Please copy the part of the material that opens with the line containing "pose: elev=27.3 azim=164.1" and runs through its end, swapping "pose" for "view" and changing nothing else. Leave the pictures out of your copy.

#### [Excerpted records]
┄┄┄┄┄┄
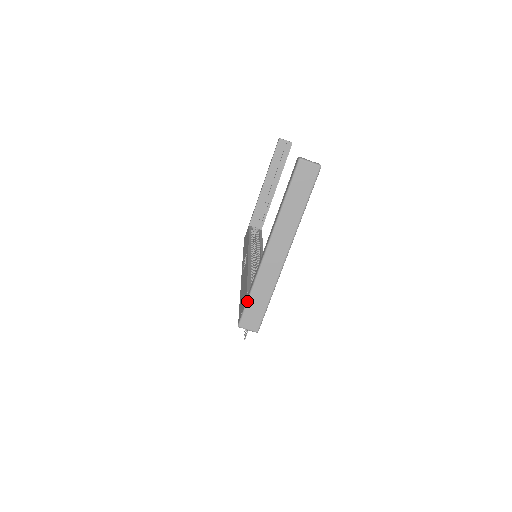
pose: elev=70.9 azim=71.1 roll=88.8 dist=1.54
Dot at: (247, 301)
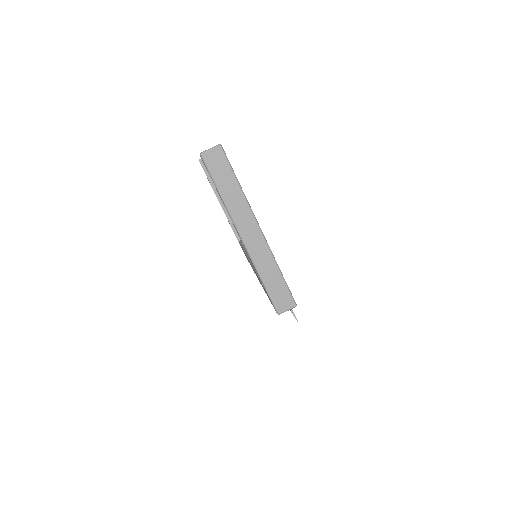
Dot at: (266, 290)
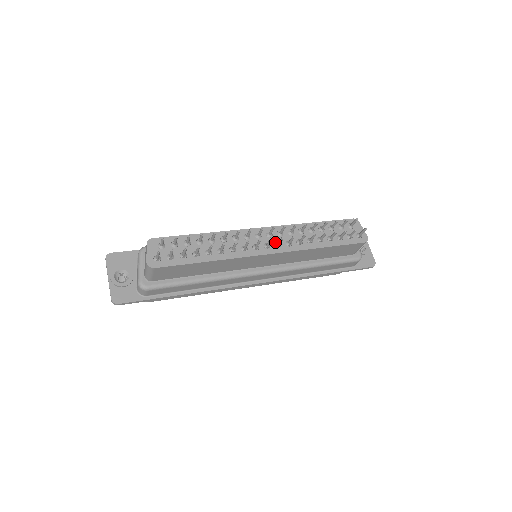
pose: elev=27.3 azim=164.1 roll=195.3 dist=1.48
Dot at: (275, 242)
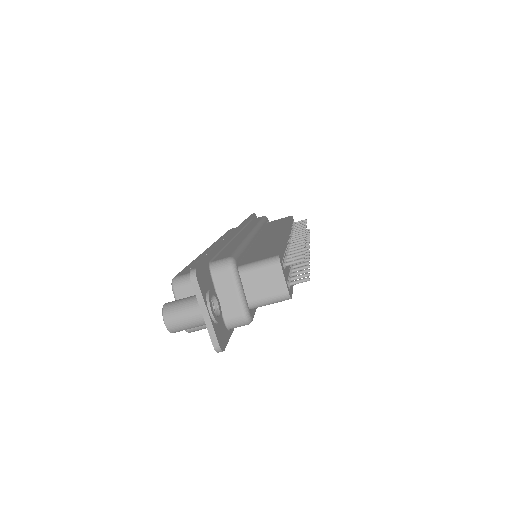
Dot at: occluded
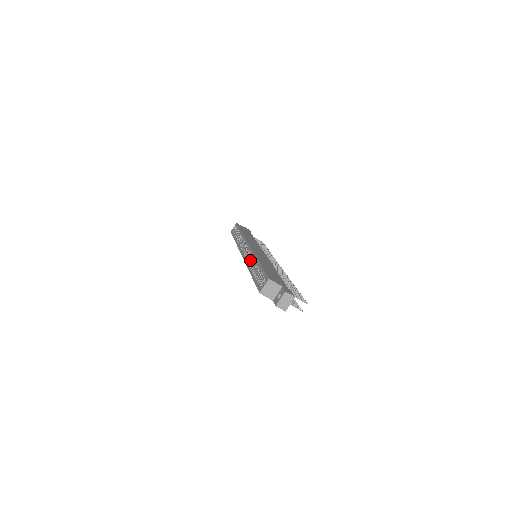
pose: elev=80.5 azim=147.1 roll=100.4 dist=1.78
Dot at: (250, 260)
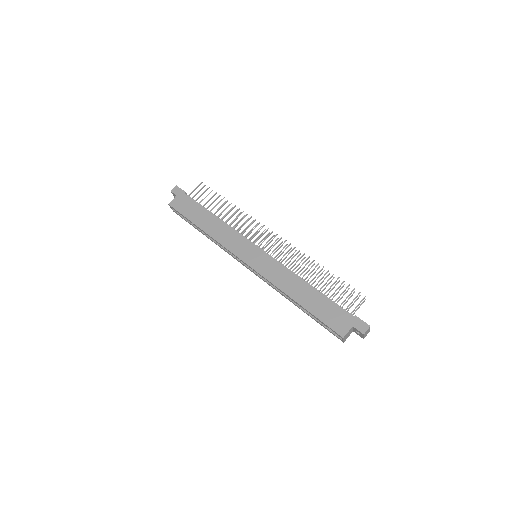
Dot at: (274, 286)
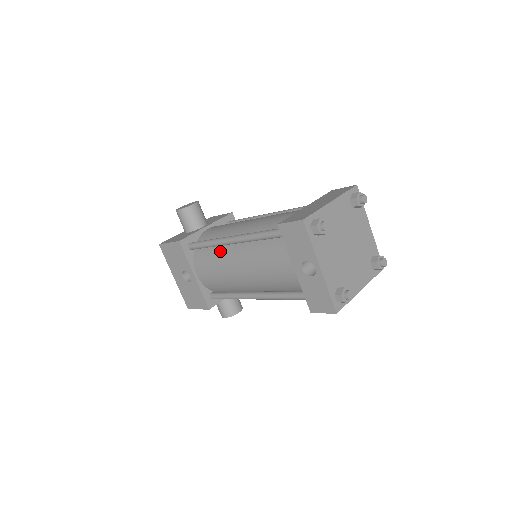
┄┄┄┄┄┄
#### [Task solution]
view: elev=27.3 azim=164.1 roll=195.3 dist=1.48
Dot at: (275, 242)
Dot at: occluded
view: elev=80.5 azim=147.1 roll=100.4 dist=1.78
Dot at: (250, 260)
Dot at: (274, 286)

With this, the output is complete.